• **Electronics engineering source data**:
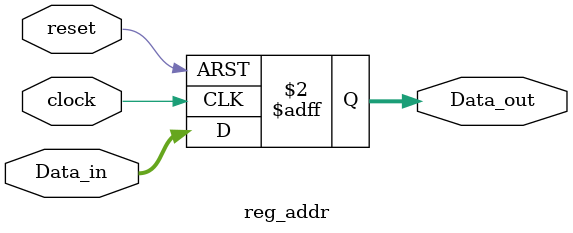
<source format=sv>
module reg_addr ( 

input logic [3:0] Data_in,
input logic clock, reset,
output logic [3:0] Data_out);

always_ff @ ( posedge reset or posedge clock) 
	if (reset) Data_out <= 4'b0;

else Data_out <= Data_in;

endmodule
</source>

• **Work instructions**:
Pull out every line holding "logic" from the records above, and copy it.

• **Answer to the exercise**:
input logic [3:0] Data_in,
input logic clock, reset,
output logic [3:0] Data_out);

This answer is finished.